══ INPUT MATERIAL ══

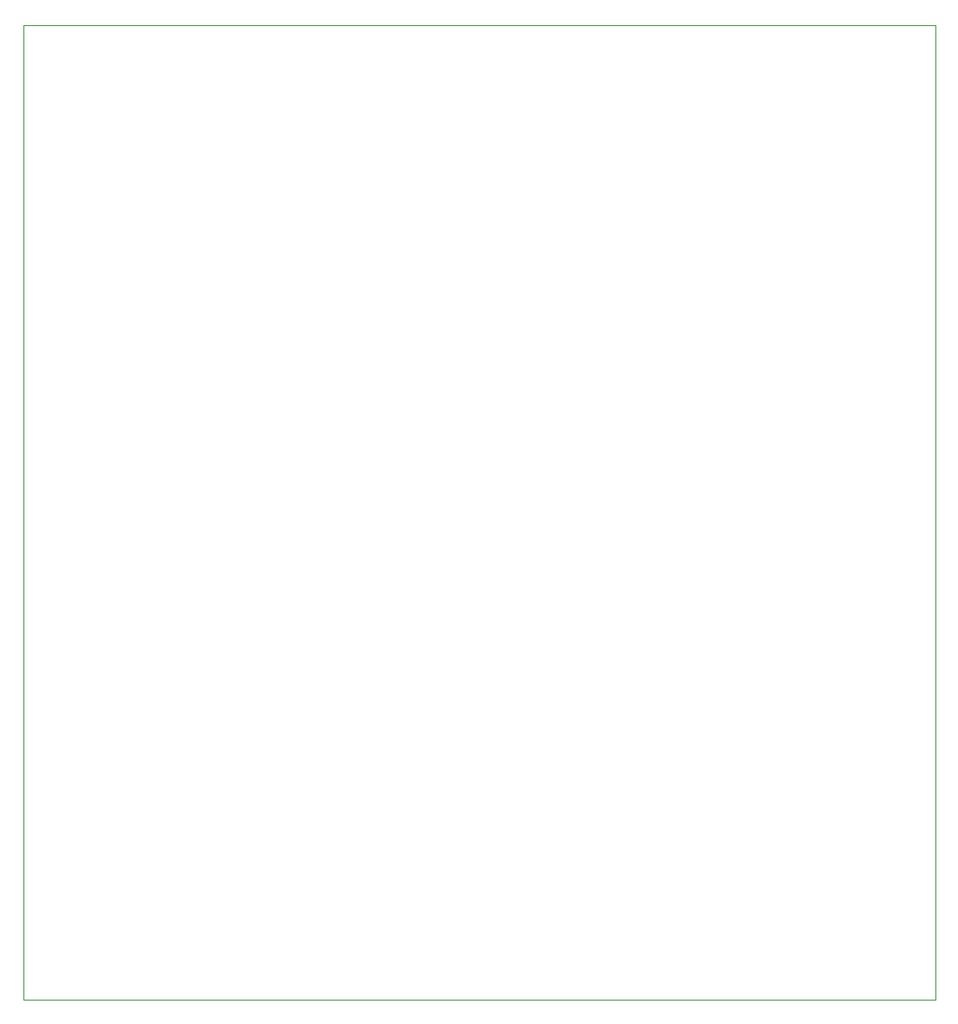
<source format=gbr>
G04 #@! TF.GenerationSoftware,KiCad,Pcbnew,(5.1.5)-3*
G04 #@! TF.CreationDate,2021-12-21T20:53:09+01:00*
G04 #@! TF.ProjectId,NummernstellpultInput,4e756d6d-6572-46e7-9374-656c6c70756c,rev?*
G04 #@! TF.SameCoordinates,Original*
G04 #@! TF.FileFunction,Profile,NP*
%FSLAX46Y46*%
G04 Gerber Fmt 4.6, Leading zero omitted, Abs format (unit mm)*
G04 Created by KiCad (PCBNEW (5.1.5)-3) date 2021-12-21 20:53:09*
%MOMM*%
%LPD*%
G04 APERTURE LIST*
%ADD10C,0.050000*%
G04 APERTURE END LIST*
D10*
X165000000Y-29500000D02*
X254000000Y-29500000D01*
X165000000Y-124500000D02*
X165000000Y-29500000D01*
X254000000Y-124500000D02*
X165000000Y-124500000D01*
X254000000Y-29500000D02*
X254000000Y-124500000D01*
M02*

</source>
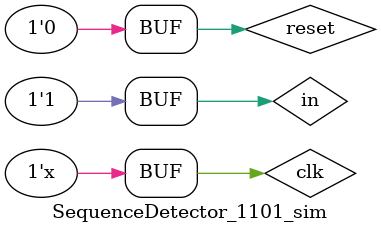
<source format=v>
module SequenceDetector_1101_sim;
    reg clk;
    reg reset;
    wire check;
    reg in;
    
    //时钟设计
    initial
        begin
            clk = 1'b0;
        end
     always begin
        #10; clk = ~clk;
     end
     //reset信号
     initial begin
        reset = 1'b0;
        #5;
        reset = 1'b1;
        #10;
        reset <= 1'b0;
     end
     //in信号
     initial begin
        in = 1'b0;
        #20;
        in = 1'b1;
        #40;
        in = 1'b0;
        #20;
        in = 1'b1;
        #40;
        in = 1'b0;
        #20;
        in = 1'b1;
        
     end
     
     SequenceDetector_1101 u1(
        .clk(clk),
        .in(in),
        .rst_n(reset),
        .out(check)
     );
endmodule

</source>
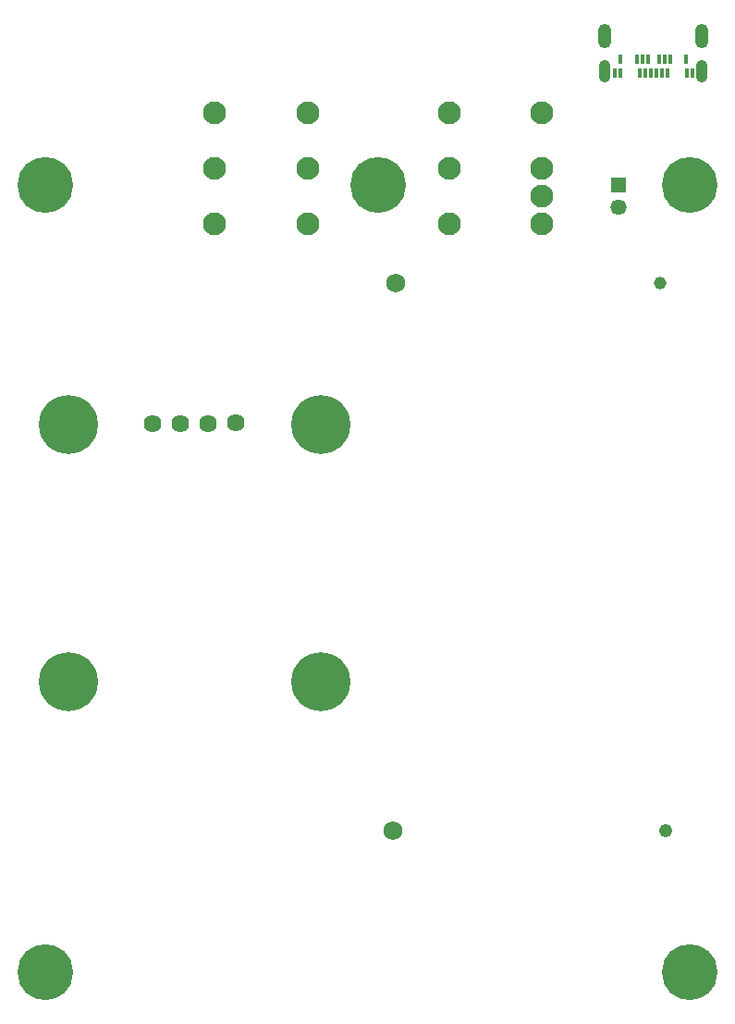
<source format=gbs>
G04*
G04 #@! TF.GenerationSoftware,Altium Limited,Altium Designer,21.8.1 (53)*
G04*
G04 Layer_Color=16711935*
%FSLAX24Y24*%
%MOIN*%
G70*
G04*
G04 #@! TF.SameCoordinates,B3635B53-E57D-41D0-81A0-B41BD292B6FB*
G04*
G04*
G04 #@! TF.FilePolarity,Negative*
G04*
G01*
G75*
%ADD72R,0.0578X0.0578*%
%ADD73C,0.0578*%
%ADD74C,0.0690*%
%ADD75C,0.0453*%
%ADD76C,0.0827*%
%ADD77C,0.0680*%
%ADD78C,0.0480*%
%ADD79O,0.0425X0.0811*%
%ADD80O,0.0465X0.0890*%
%ADD81C,0.2126*%
%ADD82C,0.0639*%
%ADD83C,0.2008*%
%ADD109R,0.0138X0.0335*%
%ADD110R,0.0157X0.0335*%
D72*
X21831Y29528D02*
D03*
D73*
Y28740D02*
D03*
D74*
X13822Y25984D02*
D03*
D75*
X23350D02*
D03*
D76*
X7283Y30118D02*
D03*
Y28118D02*
D03*
Y32118D02*
D03*
X10630Y32118D02*
D03*
Y28118D02*
D03*
Y30118D02*
D03*
X15748D02*
D03*
Y28118D02*
D03*
Y32118D02*
D03*
X19094Y32118D02*
D03*
Y30118D02*
D03*
Y29118D02*
D03*
Y28118D02*
D03*
D77*
X13701Y6260D02*
D03*
D78*
X23543Y6260D02*
D03*
D79*
X21358Y33632D02*
D03*
X24862D02*
D03*
D80*
X21358Y34892D02*
D03*
X24862D02*
D03*
D81*
X11102Y11618D02*
D03*
X2008D02*
D03*
X11102Y20894D02*
D03*
X2008D02*
D03*
D82*
X8057Y20953D02*
D03*
X7057Y20932D02*
D03*
X6057D02*
D03*
X5057D02*
D03*
D83*
X1181Y1181D02*
D03*
X24409D02*
D03*
Y29528D02*
D03*
X1181D02*
D03*
X13189D02*
D03*
D109*
X21909Y33563D02*
D03*
X22618D02*
D03*
X22815D02*
D03*
X23012D02*
D03*
X23209D02*
D03*
X23406D02*
D03*
X23602D02*
D03*
X24311D02*
D03*
X24291Y34055D02*
D03*
X23701D02*
D03*
X23504D02*
D03*
X23307D02*
D03*
X22913D02*
D03*
X22717D02*
D03*
X22520D02*
D03*
X21929D02*
D03*
D110*
X21713Y33563D02*
D03*
X24508D02*
D03*
M02*

</source>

═══

## WHAT YOU ARE ASKED TO DO:
Copy out each line of the material in which the word "begin" turns up.

## OUTPUT FOR THIS TASK:
        begin
     always begin
     initial begin
     initial begin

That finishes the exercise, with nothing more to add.